From the data below, copy each line that includes the word "black".

———

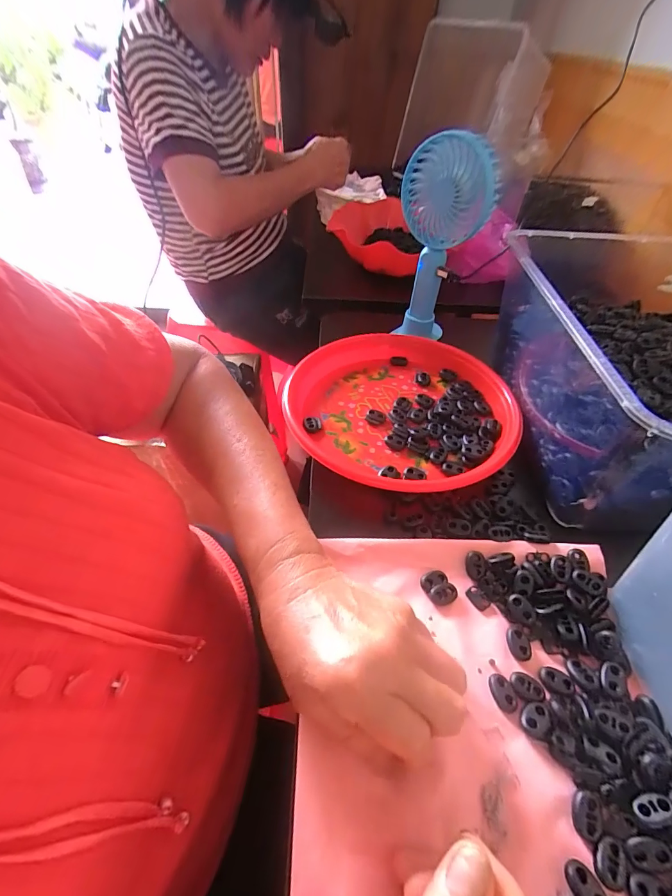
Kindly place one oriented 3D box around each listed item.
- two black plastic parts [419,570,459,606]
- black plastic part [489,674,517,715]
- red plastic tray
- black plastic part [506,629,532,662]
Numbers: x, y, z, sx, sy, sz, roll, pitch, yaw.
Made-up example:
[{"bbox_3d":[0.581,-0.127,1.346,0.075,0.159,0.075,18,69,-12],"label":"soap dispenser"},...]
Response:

———

» Problem solution:
- two black plastic parts [419,570,459,606]
- black plastic part [489,674,517,715]
- black plastic part [506,629,532,662]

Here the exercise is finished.